I lifted the amputated arm, and the creature’s gaze tracked the movement.
Ah.
But ah.
“Here is the answer. We do not challenge one another. We do not toss things to one another. I have great respect for the power of my body. Such power my body has that it can distract my ancient mind from a broken soul. I have great respect for you, magnificent creature. I will not toss you arms to challenge you when I might simply gift a precious meal to you instead.” I lifted the arm higher, and her cold gaze tracked it.
I told her, “This was the arm of a mother stitched in vigil. Would you accept this token from me on behalf of ancients? If they are merciful and deem fit to return the mother, Adalina, to the fullness of deathly vigil, then I would exist properly humbled for the duration of my immortality. Either way, this is my gift to you and my thanks to ancients for the gift of their haze.”
The creature lunged forward, and though the arm was her target, I was left without doubt of my sorry fate had she intended me for a meal. She might have killed me at any time in this haze. She would have killed me on behalf of ancients if I had remained a broken queen.
But I had not.
I crouched beside the creature as she tore through the ligaments of the mother’s forearm. The distant screams from the tower informed me that the mother could still feel pain from her severed limb, which was regrettable.
I murmured, “Thank you, extraordinary creature, for all that you made clear to me. This will not be the last time I see you, I fathom that wholly.”
The creature did not leave its meal to acknowledge me, but I drifted fingertips through her copper fur before standing.

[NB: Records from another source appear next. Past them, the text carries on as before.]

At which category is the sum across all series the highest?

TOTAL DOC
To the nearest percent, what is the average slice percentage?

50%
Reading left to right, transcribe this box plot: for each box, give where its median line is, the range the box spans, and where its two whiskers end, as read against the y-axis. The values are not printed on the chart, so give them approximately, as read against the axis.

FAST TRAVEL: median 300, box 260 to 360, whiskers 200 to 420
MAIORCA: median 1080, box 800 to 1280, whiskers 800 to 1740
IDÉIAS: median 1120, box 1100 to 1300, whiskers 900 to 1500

I adjusted my grip on my tunic and peered down at Baby Bring.
“Here it is, dear friend, the moment of our return. Constant irony in queendom, for I quailed at the idea of entering this place, and now I quail at the idea of leaving its peace. I return to all I was as another person and queen. Shall they know me?”

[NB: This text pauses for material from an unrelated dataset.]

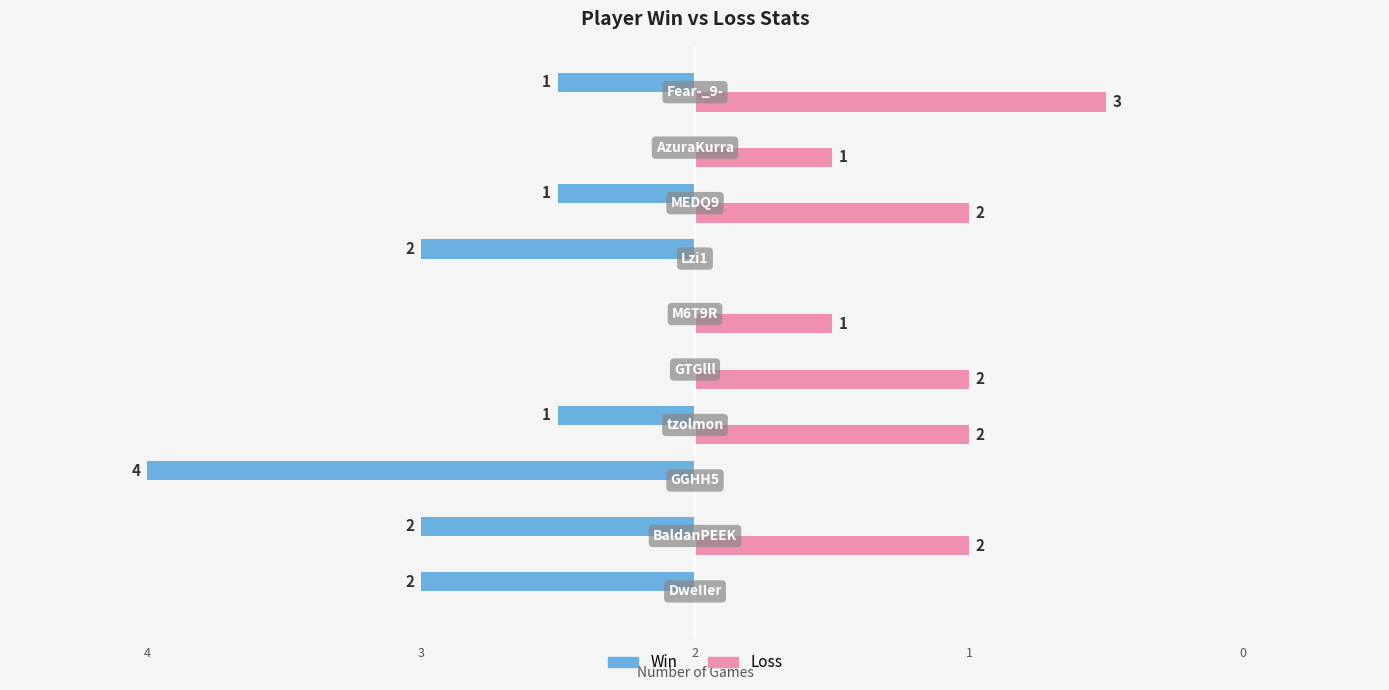

What are all the series names shown in the legend?

Win, Loss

Baby Bring did not stop her scritch-scratch rustling in her sand pile.
I stared at my queenly tower to where mothers still chanted. “There are a great many things to do. To queendom, to the world, to monsters and humans. To him.”
No question and hesitation lingered in me, really—more like a soft regret and a goodbye in my heart to all I had been before. That was all. Otherwise, I was clear on my path .
For at the final moment of my breaking or making, only one driving need had healed me again. Only one purpose had held me together when all parts of me were broken and in pain.
The woman had curled around the child. The child had curled around an orb.
We, all of us, had curled around monsters.
“There are a great many things to do,” I said over the creature’s feasting. “I will begin.”